(Beginning of Exercise passage)

TextExpression branch = new RawExpression("github.ref");

branch.Contains("release");        // contains(github.ref, 'release')
branch.StartsWith("refs/tags/");   // startsWith(github.ref, 'refs/tags/')
branch.EndsWith("-rc");            // endsWith(github.ref, '-rc')
branch.Coalesce("fallback");       // coalesce(github.ref, 'fallback')
branch.Join(", ");                 // join(github.ref, ', ')
branch.ToJson();                   // toJSON(github.ref)

new RawExpression("'**/*.csproj'").HashFiles(); // hashFiles(...) (GitHub-only)

Reversed-argument helpers are provided where it reads better: ContainedIn, IsStartOf, IsEndOf.

(End of Exercise passage)
(Beginning of Stored data)

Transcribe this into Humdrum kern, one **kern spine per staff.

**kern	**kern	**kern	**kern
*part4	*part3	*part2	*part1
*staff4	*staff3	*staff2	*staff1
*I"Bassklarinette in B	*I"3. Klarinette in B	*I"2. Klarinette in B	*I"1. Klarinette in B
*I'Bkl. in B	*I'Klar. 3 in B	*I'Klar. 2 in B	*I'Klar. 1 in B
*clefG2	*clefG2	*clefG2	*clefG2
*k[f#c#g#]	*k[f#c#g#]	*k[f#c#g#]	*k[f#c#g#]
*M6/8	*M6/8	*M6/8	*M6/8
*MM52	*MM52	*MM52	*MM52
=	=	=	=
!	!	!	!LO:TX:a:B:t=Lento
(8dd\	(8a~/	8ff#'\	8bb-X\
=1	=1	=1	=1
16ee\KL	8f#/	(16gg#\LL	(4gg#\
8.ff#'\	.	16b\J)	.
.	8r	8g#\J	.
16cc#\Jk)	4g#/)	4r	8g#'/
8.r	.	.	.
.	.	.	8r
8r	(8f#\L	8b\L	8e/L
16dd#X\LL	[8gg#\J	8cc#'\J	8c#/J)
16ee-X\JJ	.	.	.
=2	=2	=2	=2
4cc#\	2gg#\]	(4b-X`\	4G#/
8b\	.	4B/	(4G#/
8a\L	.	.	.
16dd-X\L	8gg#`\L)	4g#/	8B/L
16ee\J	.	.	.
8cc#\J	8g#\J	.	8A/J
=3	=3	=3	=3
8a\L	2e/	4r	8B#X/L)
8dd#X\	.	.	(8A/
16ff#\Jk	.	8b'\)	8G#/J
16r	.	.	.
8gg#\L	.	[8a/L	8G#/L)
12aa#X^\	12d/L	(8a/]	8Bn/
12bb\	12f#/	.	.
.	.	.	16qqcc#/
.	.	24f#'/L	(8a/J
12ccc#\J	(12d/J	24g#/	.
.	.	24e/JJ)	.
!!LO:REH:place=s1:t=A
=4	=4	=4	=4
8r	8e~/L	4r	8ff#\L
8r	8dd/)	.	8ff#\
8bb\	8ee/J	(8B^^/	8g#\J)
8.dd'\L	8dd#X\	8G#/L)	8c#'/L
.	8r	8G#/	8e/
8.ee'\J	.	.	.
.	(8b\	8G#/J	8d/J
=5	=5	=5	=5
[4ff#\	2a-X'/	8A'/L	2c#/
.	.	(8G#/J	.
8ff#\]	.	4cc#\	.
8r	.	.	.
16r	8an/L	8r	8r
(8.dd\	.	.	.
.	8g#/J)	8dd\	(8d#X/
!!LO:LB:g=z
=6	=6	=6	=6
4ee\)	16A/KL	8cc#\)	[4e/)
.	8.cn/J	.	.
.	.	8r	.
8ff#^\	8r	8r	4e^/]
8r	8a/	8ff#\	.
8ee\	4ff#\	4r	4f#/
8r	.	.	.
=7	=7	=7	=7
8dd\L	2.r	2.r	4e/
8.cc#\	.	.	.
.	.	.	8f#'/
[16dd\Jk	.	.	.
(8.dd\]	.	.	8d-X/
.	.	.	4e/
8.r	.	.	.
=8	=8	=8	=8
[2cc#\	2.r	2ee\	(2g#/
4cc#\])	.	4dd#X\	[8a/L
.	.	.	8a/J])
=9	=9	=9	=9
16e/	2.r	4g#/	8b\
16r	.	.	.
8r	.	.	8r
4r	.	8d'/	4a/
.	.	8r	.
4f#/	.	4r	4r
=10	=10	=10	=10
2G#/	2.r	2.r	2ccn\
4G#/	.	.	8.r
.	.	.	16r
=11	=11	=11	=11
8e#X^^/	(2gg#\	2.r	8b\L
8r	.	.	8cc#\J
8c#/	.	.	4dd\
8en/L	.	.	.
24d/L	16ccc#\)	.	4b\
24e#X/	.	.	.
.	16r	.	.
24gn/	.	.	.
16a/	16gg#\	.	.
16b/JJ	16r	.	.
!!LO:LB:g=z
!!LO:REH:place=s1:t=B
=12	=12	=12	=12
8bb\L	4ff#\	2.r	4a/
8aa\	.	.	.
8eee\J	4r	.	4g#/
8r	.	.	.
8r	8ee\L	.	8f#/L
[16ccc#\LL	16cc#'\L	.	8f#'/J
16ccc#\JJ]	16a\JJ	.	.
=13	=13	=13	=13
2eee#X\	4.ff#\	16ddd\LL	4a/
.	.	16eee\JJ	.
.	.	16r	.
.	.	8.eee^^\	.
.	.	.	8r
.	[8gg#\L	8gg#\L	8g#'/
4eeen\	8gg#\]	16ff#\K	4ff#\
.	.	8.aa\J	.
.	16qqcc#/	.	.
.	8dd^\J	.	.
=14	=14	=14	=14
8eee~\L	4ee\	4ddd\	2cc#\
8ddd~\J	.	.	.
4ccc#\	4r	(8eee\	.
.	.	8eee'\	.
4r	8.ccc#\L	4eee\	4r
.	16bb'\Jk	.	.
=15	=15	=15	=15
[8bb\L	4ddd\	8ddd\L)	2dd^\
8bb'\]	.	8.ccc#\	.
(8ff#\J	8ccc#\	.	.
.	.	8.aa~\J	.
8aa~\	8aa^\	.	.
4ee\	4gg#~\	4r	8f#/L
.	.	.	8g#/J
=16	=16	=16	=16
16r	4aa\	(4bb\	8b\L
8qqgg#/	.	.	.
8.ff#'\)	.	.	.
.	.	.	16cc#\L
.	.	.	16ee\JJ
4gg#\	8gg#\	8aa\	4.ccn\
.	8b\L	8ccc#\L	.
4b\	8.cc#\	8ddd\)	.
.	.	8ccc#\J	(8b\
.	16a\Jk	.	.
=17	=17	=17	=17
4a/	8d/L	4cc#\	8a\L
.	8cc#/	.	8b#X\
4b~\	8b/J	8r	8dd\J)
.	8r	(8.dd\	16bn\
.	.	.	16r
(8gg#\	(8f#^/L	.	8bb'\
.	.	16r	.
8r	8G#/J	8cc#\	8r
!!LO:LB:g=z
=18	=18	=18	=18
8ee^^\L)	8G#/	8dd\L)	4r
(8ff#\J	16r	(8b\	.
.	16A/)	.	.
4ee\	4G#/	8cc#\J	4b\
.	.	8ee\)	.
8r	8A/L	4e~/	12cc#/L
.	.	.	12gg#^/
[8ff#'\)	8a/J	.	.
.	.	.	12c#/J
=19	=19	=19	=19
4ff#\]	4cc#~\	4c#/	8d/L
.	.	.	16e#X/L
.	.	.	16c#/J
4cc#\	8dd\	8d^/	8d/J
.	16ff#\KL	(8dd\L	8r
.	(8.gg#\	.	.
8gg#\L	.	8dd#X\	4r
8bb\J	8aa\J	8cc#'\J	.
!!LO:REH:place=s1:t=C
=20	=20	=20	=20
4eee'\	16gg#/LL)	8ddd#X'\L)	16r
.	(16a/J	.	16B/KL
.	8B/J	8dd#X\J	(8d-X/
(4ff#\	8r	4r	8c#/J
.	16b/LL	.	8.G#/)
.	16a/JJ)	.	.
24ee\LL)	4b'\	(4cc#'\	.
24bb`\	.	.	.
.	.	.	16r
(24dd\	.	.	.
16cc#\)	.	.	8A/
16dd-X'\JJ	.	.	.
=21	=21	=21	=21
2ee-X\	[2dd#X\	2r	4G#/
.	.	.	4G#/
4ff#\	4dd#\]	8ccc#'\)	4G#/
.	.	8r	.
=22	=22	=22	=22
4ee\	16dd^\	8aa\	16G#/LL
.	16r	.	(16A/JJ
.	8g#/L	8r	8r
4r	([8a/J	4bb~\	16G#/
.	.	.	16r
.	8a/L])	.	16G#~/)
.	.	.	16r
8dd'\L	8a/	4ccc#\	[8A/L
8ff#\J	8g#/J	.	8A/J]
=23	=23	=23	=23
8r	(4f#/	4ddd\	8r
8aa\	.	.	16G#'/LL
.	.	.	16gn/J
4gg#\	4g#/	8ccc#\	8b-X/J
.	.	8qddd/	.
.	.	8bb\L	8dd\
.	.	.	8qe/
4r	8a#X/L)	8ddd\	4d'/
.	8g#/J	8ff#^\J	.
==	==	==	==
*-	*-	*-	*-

(End of Stored data)

What the exercise asks:
Could you write out the expression-helper snippet again from "TextExpression branch = new" up to and including "join(github.ref, ', ')", switching every "branch" to "gitRef"?

Solution:
TextExpression gitRef = new RawExpression("github.ref");

gitRef.Contains("release");        // contains(github.ref, 'release')
gitRef.StartsWith("refs/tags/");   // startsWith(github.ref, 'refs/tags/')
gitRef.EndsWith("-rc");            // endsWith(github.ref, '-rc')
gitRef.Coalesce("fallback");       // coalesce(github.ref, 'fallback')
gitRef.Join(", ");                 // join(github.ref, ', ')